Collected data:
****************************************
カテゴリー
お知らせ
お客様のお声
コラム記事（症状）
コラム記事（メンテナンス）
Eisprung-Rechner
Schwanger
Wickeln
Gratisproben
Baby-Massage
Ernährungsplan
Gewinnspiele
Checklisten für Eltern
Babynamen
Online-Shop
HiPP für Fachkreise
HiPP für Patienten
****************************************
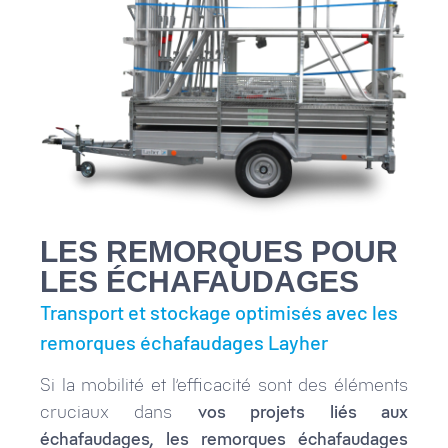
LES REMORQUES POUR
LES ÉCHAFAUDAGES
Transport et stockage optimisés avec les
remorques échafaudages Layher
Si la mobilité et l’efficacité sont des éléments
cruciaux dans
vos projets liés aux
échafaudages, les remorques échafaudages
****************************************
**Exercise brief**
Reproduce the lines beginning with the one that contains "LES REMORQUES POUR" and continuing through the one that contains "échafaudages, les remorques échafaudages", inclusive of both.

**Response**
LES REMORQUES POUR
LES ÉCHAFAUDAGES
Transport et stockage optimisés avec les
remorques échafaudages Layher
Si la mobilité et l’efficacité sont des éléments
cruciaux dans
vos projets liés aux
échafaudages, les remorques échafaudages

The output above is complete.